29.10.13

Aceitação

A páginas tantas, Shakespeare n’ As Alegres Comadres de Windsor, uma peça que Verdi adaptou para a sua última ópera Falstaff, escreve a seguinte máxima: "Devemos aceitar o que é impossível deixar de acontecer." A aceitação parece, aqui e assim, uma espécie de inevitabilidade. Ora não é que eu não acredite em inevitabilidades, por muito que todos os dias me esforce por que sejam as menos possíveis, mas recuso-me a que toda a aceitação o seja. Depois de muito analisadas as razões e os motivos e as histórias e os feitios, se calhar, as aceitações acabam mesmo por ser, no fundo, no fundo, a atitude possível, provável, expetável até, mas não a única saída. Há também o aceitar-se porque se quer.
Toda esta conversa não tem a ver com o slogan “Não há becos sem saída!” do movimento «Que se lixe a troika», ou com o OE para 2014, ou com as manifestações, ou com as greves que se anunciam. Na verdade, tem a ver com o facto local de me ter tornado, de novo mas ao contrário, vereadora da Câmara Municipal de Évora. Para os ouvintes mais distraídos, cá vai um esclarecimento rápido: estando em terceiro lugar na lista que apenas elegeu dois vereadores, na oposição, com a renúncia do primeiro da lista, havia que assumir a função de vereadora da oposição. A crónica tem, então, a ver com a aceitação, mas para mostrar o outro lado mais solar, e menos de todo-conformado, que o conceito possa ter e que o torna sinónimo de resignação.
O que é engraçado é que na língua portuguesa (e não só), a resignação é também a não-aceitação de um determinado cargo, ou seja a renúncia, o que não deixa de ser curioso para o caso em concreto: quem resignou levou a que outra aceitasse. O contexto muda o sentido da palavra, como as circunstâncias influenciam as atuações. No que resignação é o contrário de aceitação, há quem veja fuga, no que é sinónimo acaba por ser um deixar-se estar numa determinada situação, que não se desejou, que não se prevê mudar e para a qual nem sequer se foi candidato.
Com uma maioria absoluta, quem governa pode vir a ter na oposição um elemento de legitimação da sua governação, e daí um dos interesses possíveis para que as medidas sejam as mais consensuais. Mas parece ser absolutamente indiferente, para os destinos dos governados, que a oposição seja a favor ou contra determinadas propostas que um governo em maioria absoluta faça. O que não quer, no entanto, dizer que o que uma maioria absoluta aprove e uma oposição minoria condene, acabe por ser do agrado de uma grande parte, pelo menos a mais ruidosa, da maioria dos cidadãos. E afinal parece que sempre falo do OE e das manifs…
Quando a participação dos cidadãos em dia de eleições, por ação ou omissão, produz uma maioria absoluta, permite a quem se submeteu ao escrutínio aplicar todo o seu programa de governo. Acho até que o princípio revela maturidade por parte dos eleitores que o fazem conscientemente, como a revelam os eleitos com acordos pré ou pós eleitorais, que tenham programas de governo com muitas afinidades. O que é já estranho é que apresentando um programa que tem como principal objetivo romper com o passado, se insista que se quer governar com gente que vem desse tempo.

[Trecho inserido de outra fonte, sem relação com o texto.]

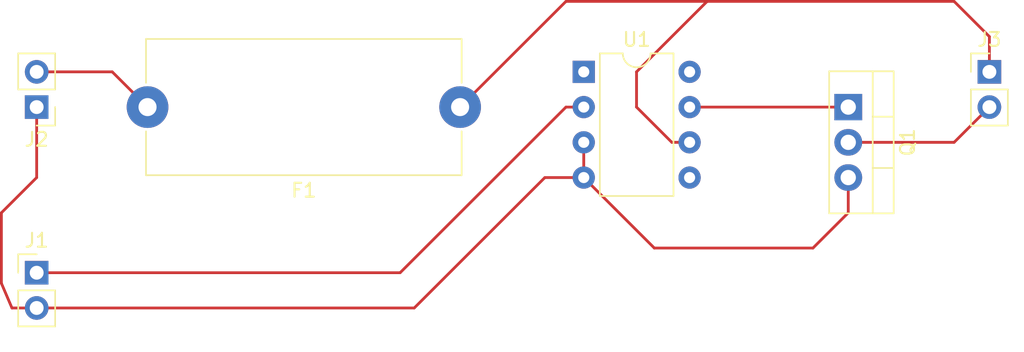
<source format=kicad_pcb>
(kicad_pcb (version 20221018) (generator pcbnew)

  (general
    (thickness 1.6)
  )

  (paper "A4")
  (layers
    (0 "F.Cu" signal)
    (31 "B.Cu" signal)
    (32 "B.Adhes" user "B.Adhesive")
    (33 "F.Adhes" user "F.Adhesive")
    (34 "B.Paste" user)
    (35 "F.Paste" user)
    (36 "B.SilkS" user "B.Silkscreen")
    (37 "F.SilkS" user "F.Silkscreen")
    (38 "B.Mask" user)
    (39 "F.Mask" user)
    (40 "Dwgs.User" user "User.Drawings")
    (41 "Cmts.User" user "User.Comments")
    (42 "Eco1.User" user "User.Eco1")
    (43 "Eco2.User" user "User.Eco2")
    (44 "Edge.Cuts" user)
    (45 "Margin" user)
    (46 "B.CrtYd" user "B.Courtyard")
    (47 "F.CrtYd" user "F.Courtyard")
    (48 "B.Fab" user)
    (49 "F.Fab" user)
    (50 "User.1" user)
    (51 "User.2" user)
    (52 "User.3" user)
    (53 "User.4" user)
    (54 "User.5" user)
    (55 "User.6" user)
    (56 "User.7" user)
    (57 "User.8" user)
    (58 "User.9" user)
  )

  (setup
    (pad_to_mask_clearance 0)
    (pcbplotparams
      (layerselection 0x00010fc_ffffffff)
      (plot_on_all_layers_selection 0x0000000_00000000)
      (disableapertmacros false)
      (usegerberextensions false)
      (usegerberattributes true)
      (usegerberadvancedattributes true)
      (creategerberjobfile true)
      (dashed_line_dash_ratio 12.000000)
      (dashed_line_gap_ratio 3.000000)
      (svgprecision 4)
      (plotframeref false)
      (viasonmask false)
      (mode 1)
      (useauxorigin false)
      (hpglpennumber 1)
      (hpglpenspeed 20)
      (hpglpendiameter 15.000000)
      (dxfpolygonmode true)
      (dxfimperialunits true)
      (dxfusepcbnewfont true)
      (psnegative false)
      (psa4output false)
      (plotreference true)
      (plotvalue true)
      (plotinvisibletext false)
      (sketchpadsonfab false)
      (subtractmaskfromsilk false)
      (outputformat 1)
      (mirror false)
      (drillshape 1)
      (scaleselection 1)
      (outputdirectory "")
    )
  )

  (net 0 "")
  (net 1 "Net-(Q1-G)")
  (net 2 "Net-(J3-Pin_2)")
  (net 3 "GND")
  (net 4 "Net-(J3-Pin_1)")
  (net 5 "Net-(J2-Pin_2)")
  (net 6 "Net-(J1-Pin_1)")
  (net 7 "unconnected-(U1-NC-Pad1)")
  (net 8 "unconnected-(U1-OUT_B-Pad5)")
  (net 9 "unconnected-(U1-NC-Pad8)")

  (footprint "Fuse:Fuseholder_Cylinder-5x20mm_Schurter_0031_8201_Horizontal_Open" (layer "F.Cu") (at 99.06 55.88 180))

  (footprint "Connector_PinHeader_2.54mm:PinHeader_1x02_P2.54mm_Vertical" (layer "F.Cu") (at 137.16 53.34))

  (footprint "Package_DIP:DIP-8_W7.62mm" (layer "F.Cu") (at 107.96 53.34))

  (footprint "Connector_PinHeader_2.54mm:PinHeader_1x02_P2.54mm_Vertical" (layer "F.Cu") (at 68.58 55.88 180))

  (footprint "Package_TO_SOT_THT:TO-220-3_Vertical" (layer "F.Cu") (at 127 55.88 -90))

  (footprint "Connector_PinHeader_2.54mm:PinHeader_1x02_P2.54mm_Vertical" (layer "F.Cu") (at 68.58 67.82))

  (segment (start 115.58 55.88) (end 127 55.88) (width 0.2) (layer "F.Cu") (net 1) (tstamp 35461475-9559-4fc3-ad94-9a84a207d5d7))
  (segment (start 137.16 55.88) (end 134.62 58.42) (width 0.2) (layer "F.Cu") (net 2) (tstamp a2ec7575-713f-4040-ba42-efae92aa3eff))
  (segment (start 134.62 58.42) (end 127 58.42) (width 0.2) (layer "F.Cu") (net 2) (tstamp e68f23e5-8747-4a68-830e-26a482324757))
  (segment (start 107.96 60.96) (end 107.96 58.42) (width 0.2) (layer "F.Cu") (net 3) (tstamp 144a3fa6-e2ff-438c-b1d7-5674cfb31e51))
  (segment (start 66.8 70.36) (end 68.58 70.36) (width 0.2) (layer "F.Cu") (net 3) (tstamp 3fee65db-590d-46a3-a18a-99a196bbb62d))
  (segment (start 68.58 60.96) (end 66.04 63.5) (width 0.2) (layer "F.Cu") (net 3) (tstamp 41fbf02a-617e-4f18-a304-3973ca00a63b))
  (segment (start 105.16 60.96) (end 95.76 70.36) (width 0.2) (layer "F.Cu") (net 3) (tstamp 662f1362-6164-422b-8669-1ebe88a2e9a1))
  (segment (start 113.04 66.04) (end 107.96 60.96) (width 0.2) (layer "F.Cu") (net 3) (tstamp 6646d7b8-d62a-46dc-aed3-d9bf6b322bc4))
  (segment (start 107.96 60.96) (end 105.16 60.96) (width 0.2) (layer "F.Cu") (net 3) (tstamp 89105ebd-2c34-479e-ba96-3603a027473f))
  (segment (start 66.04 68.58) (end 66.8 70.36) (width 0.2) (layer "F.Cu") (net 3) (tstamp a17b1b7e-79ad-43eb-bf75-5e53a3e10aeb))
  (segment (start 95.76 70.36) (end 68.58 70.36) (width 0.2) (layer "F.Cu") (net 3) (tstamp a6d25be4-56db-4ae3-b7c5-51822376d828))
  (segment (start 68.58 55.88) (end 68.58 60.96) (width 0.2) (layer "F.Cu") (net 3) (tstamp a71dfb52-eaa8-4fd4-a8e2-70365b82a177))
  (segment (start 127 63.5) (end 124.46 66.04) (width 0.2) (layer "F.Cu") (net 3) (tstamp b1c7b13f-403c-4e41-993f-4f7b7c9c1313))
  (segment (start 124.46 66.04) (end 113.04 66.04) (width 0.2) (layer "F.Cu") (net 3) (tstamp c3354c4f-cdc7-44ae-996b-d8802ee22154))
  (segment (start 66.04 63.5) (end 66.04 68.58) (width 0.2) (layer "F.Cu") (net 3) (tstamp f79753ae-c75d-4ffb-8abf-63e7750989b3))
  (segment (start 127 60.96) (end 127 63.5) (width 0.2) (layer "F.Cu") (net 3) (tstamp fb2cefe2-2b8b-483f-8c2f-d30cd7da97e7))
  (segment (start 111.76 53.34) (end 116.84 48.26) (width 0.2) (layer "F.Cu") (net 4) (tstamp 1bd95a21-d444-49ae-9b7a-65e6394deea1))
  (segment (start 134.62 48.26) (end 137.16 50.8) (width 0.2) (layer "F.Cu") (net 4) (tstamp 1f959d69-71d3-4dea-b359-707a72ba6057))
  (segment (start 115.58 58.42) (end 114.3 58.42) (width 0.2) (layer "F.Cu") (net 4) (tstamp 2d2318c8-c1b5-4180-b977-8c9be7f6f4b0))
  (segment (start 114.3 58.42) (end 111.76 55.88) (width 0.2) (layer "F.Cu") (net 4) (tstamp 63b691e2-2cce-42a1-bedb-f0f4647eba5d))
  (segment (start 106.68 48.26) (end 116.84 48.26) (width 0.2) (layer "F.Cu") (net 4) (tstamp 75e4502e-faca-4c79-857b-359e7cbc742c))
  (segment (start 111.76 55.88) (end 111.76 53.34) (width 0.2) (layer "F.Cu") (net 4) (tstamp 8a603125-97c6-4d17-89a8-c4c3cfe3cc4f))
  (segment (start 137.16 50.8) (end 137.16 53.34) (width 0.2) (layer "F.Cu") (net 4) (tstamp d41c60b5-d8e1-44a6-80f7-9c1998851d47))
  (segment (start 99.06 55.88) (end 106.68 48.26) (width 0.2) (layer "F.Cu") (net 4) (tstamp dce3dc5a-bd9d-4e28-a8b9-32bbf29963cc))
  (segment (start 116.84 48.26) (end 134.62 48.26) (width 0.2) (layer "F.Cu") (net 4) (tstamp f8000525-bc04-4040-9199-68ea7ca18140))
  (segment (start 68.58 53.34) (end 74.02 53.34) (width 0.2) (layer "F.Cu") (net 5) (tstamp 492aadc7-6922-4f9e-bfbf-c6c85a5dd9e6))
  (segment (start 74.02 53.34) (end 76.56 55.88) (width 0.2) (layer "F.Cu") (net 5) (tstamp c2dd65de-57b2-4d07-a185-aaa8872f019b))
  (segment (start 94.74 67.82) (end 106.68 55.88) (width 0.2) (layer "F.Cu") (net 6) (tstamp 4fbb4c3f-f5d1-49ad-af49-a6d20535beb1))
  (segment (start 68.58 67.82) (end 94.74 67.82) (width 0.2) (layer "F.Cu") (net 6) (tstamp 90988fdc-57db-413c-835f-69b64b8ef85d))
  (segment (start 106.68 55.88) (end 107.96 55.88) (width 0.2) (layer "F.Cu") (net 6) (tstamp 94b9fdf1-4596-4568-a162-6f461ebf8bd0))

)

</source>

Com muito entusiasmo, até pelas muitas descobertas a fazer, nada tendo por isso a ver com a passividade da tal outra aceitação, à oposição cumpre acompanhar e fiscalizar o governo, se este cumpre ou não o prometido e programado, bem como, e não menos importante, os caminhos que se tomarão para lá chegar. Cumpre, ainda assim, tentar implementar, no possível, o seu programa sendo certo que o que está mal é para mudar, mas para melhor. Esse trabalho é, sim, inevitável! É que se assim não for, na ilusão de um “todos” uniforme que não existe, e quando constantemente se afirmou essa diferença, se acaba por dar razão à indiferença daqueles que exclamam “nem lá vou, são todos iguais” ou “para quê se lá ficam todos?”.